PROBLEM REQUIREMENTS:
Reproduce all of the entries below exactly, without a single change.

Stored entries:
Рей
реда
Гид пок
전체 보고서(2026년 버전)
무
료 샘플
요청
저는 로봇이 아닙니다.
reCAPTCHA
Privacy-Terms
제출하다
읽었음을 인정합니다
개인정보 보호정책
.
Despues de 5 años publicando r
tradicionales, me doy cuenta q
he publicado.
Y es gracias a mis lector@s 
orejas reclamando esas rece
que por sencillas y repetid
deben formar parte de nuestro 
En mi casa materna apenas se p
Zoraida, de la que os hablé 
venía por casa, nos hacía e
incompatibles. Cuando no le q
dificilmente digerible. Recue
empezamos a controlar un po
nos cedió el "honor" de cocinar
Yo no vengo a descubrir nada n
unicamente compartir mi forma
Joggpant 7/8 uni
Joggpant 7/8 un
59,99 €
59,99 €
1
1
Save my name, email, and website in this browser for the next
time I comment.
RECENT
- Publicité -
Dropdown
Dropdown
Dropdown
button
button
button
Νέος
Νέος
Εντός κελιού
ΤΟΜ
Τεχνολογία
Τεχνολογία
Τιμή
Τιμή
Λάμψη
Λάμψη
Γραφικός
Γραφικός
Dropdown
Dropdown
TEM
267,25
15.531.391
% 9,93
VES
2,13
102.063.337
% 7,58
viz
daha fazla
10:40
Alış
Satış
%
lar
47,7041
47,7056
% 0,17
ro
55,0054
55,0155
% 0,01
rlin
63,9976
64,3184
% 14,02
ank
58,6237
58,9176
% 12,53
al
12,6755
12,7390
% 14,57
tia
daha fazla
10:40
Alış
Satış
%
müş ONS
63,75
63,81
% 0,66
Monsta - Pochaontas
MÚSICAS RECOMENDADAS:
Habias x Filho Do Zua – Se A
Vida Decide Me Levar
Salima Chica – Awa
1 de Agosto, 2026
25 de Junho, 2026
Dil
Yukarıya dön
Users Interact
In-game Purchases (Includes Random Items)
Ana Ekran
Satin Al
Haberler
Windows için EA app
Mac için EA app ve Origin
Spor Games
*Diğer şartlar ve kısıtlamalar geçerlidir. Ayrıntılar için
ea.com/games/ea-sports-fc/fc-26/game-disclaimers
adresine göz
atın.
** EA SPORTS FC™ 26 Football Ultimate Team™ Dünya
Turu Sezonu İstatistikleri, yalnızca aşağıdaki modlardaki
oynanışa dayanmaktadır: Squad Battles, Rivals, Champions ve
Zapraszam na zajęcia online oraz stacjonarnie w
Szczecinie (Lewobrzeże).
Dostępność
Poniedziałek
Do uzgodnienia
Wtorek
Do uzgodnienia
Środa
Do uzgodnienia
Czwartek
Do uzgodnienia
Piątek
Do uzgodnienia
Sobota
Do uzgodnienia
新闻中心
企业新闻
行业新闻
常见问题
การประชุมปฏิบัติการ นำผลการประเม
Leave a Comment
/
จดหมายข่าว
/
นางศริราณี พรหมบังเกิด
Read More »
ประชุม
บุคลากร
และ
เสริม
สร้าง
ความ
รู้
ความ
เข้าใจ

WRITTEN RESPONSE:
Рей
реда
Гид пок
전체 보고서(2026년 버전)
무
료 샘플
요청
저는 로봇이 아닙니다.
reCAPTCHA
Privacy-Terms
제출하다
읽었음을 인정합니다
개인정보 보호정책
.
Despues de 5 años publicando r
tradicionales, me doy cuenta q
he publicado.
Y es gracias a mis lector@s 
orejas reclamando esas rece
que por sencillas y repetid
deben formar parte de nuestro 
En mi casa materna apenas se p
Zoraida, de la que os hablé 
venía por casa, nos hacía e
incompatibles. Cuando no le q
dificilmente digerible. Recue
empezamos a controlar un po
nos cedió el "honor" de cocinar
Yo no vengo a descubrir nada n
unicamente compartir mi forma
Joggpant 7/8 uni
Joggpant 7/8 un
59,99 €
59,99 €
1
1
Save my name, email, and website in this browser for the next
time I comment.
RECENT
- Publicité -
Dropdown
Dropdown
Dropdown
button
button
button
Νέος
Νέος
Εντός κελιού
ΤΟΜ
Τεχνολογία
Τεχνολογία
Τιμή
Τιμή
Λάμψη
Λάμψη
Γραφικός
Γραφικός
Dropdown
Dropdown
TEM
267,25
15.531.391
% 9,93
VES
2,13
102.063.337
% 7,58
viz
daha fazla
10:40
Alış
Satış
%
lar
47,7041
47,7056
% 0,17
ro
55,0054
55,0155
% 0,01
rlin
63,9976
64,3184
% 14,02
ank
58,6237
58,9176
% 12,53
al
12,6755
12,7390
% 14,57
tia
daha fazla
10:40
Alış
Satış
%
müş ONS
63,75
63,81
% 0,66
Monsta - Pochaontas
MÚSICAS RECOMENDADAS:
Habias x Filho Do Zua – Se A
Vida Decide Me Levar
Salima Chica – Awa
1 de Agosto, 2026
25 de Junho, 2026
Dil
Yukarıya dön
Users Interact
In-game Purchases (Includes Random Items)
Ana Ekran
Satin Al
Haberler
Windows için EA app
Mac için EA app ve Origin
Spor Games
*Diğer şartlar ve kısıtlamalar geçerlidir. Ayrıntılar için
ea.com/games/ea-sports-fc/fc-26/game-disclaimers
adresine göz
atın.
** EA SPORTS FC™ 26 Football Ultimate Team™ Dünya
Turu Sezonu İstatistikleri, yalnızca aşağıdaki modlardaki
oynanışa dayanmaktadır: Squad Battles, Rivals, Champions ve
Zapraszam na zajęcia online oraz stacjonarnie w
Szczecinie (Lewobrzeże).
Dostępność
Poniedziałek
Do uzgodnienia
Wtorek
Do uzgodnienia
Środa
Do uzgodnienia
Czwartek
Do uzgodnienia
Piątek
Do uzgodnienia
Sobota
Do uzgodnienia
新闻中心
企业新闻
行业新闻
常见问题
การประชุมปฏิบัติการ นำผลการประเม
Leave a Comment
/
จดหมายข่าว
/
นางศริราณี พรหมบังเกิด
Read More »
ประชุม
บุคลากร
และ
เสริม
สร้าง
ความ
รู้
ความ
เข้าใจ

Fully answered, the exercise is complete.